**Task prompt**:
In the data below, which lines hold "Fulkardabri"? Copy every one.

**Supplied material**:
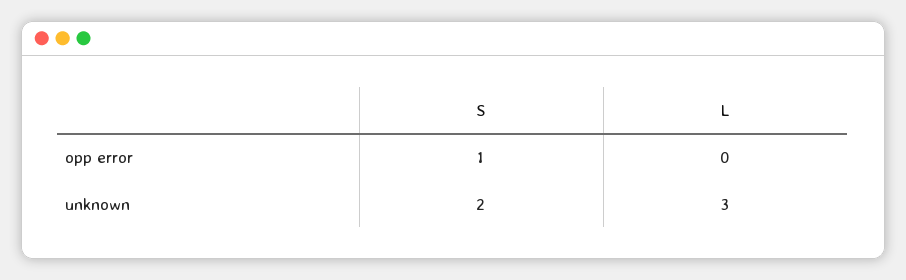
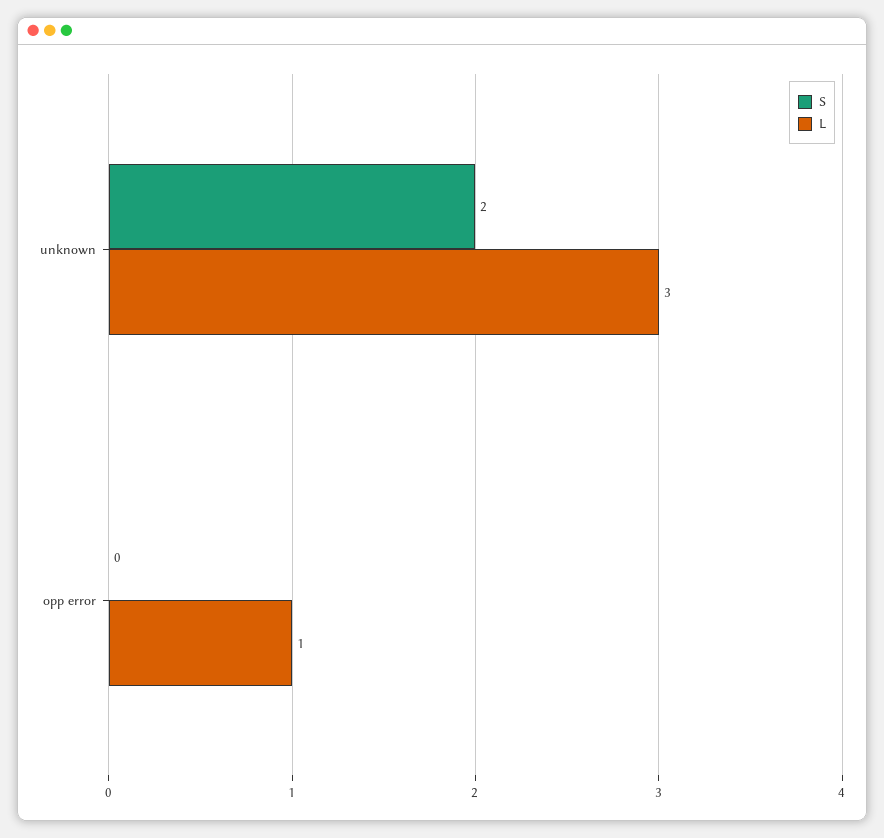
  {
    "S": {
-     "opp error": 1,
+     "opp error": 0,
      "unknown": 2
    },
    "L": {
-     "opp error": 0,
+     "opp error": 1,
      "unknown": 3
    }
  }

==

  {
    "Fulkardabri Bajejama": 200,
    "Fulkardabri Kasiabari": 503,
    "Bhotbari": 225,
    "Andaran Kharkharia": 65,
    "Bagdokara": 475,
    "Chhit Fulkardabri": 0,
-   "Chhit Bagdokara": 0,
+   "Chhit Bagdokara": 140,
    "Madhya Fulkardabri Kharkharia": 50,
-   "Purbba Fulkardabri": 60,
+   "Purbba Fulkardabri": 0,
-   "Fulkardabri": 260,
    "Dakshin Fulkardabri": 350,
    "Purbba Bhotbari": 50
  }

**Exercise result**:
    "Fulkardabri Bajejama": 200,
    "Fulkardabri Kasiabari": 503,
    "Chhit Fulkardabri": 0,
    "Madhya Fulkardabri Kharkharia": 50,
-   "Purbba Fulkardabri": 60,
+   "Purbba Fulkardabri": 0,
-   "Fulkardabri": 260,
    "Dakshin Fulkardabri": 350,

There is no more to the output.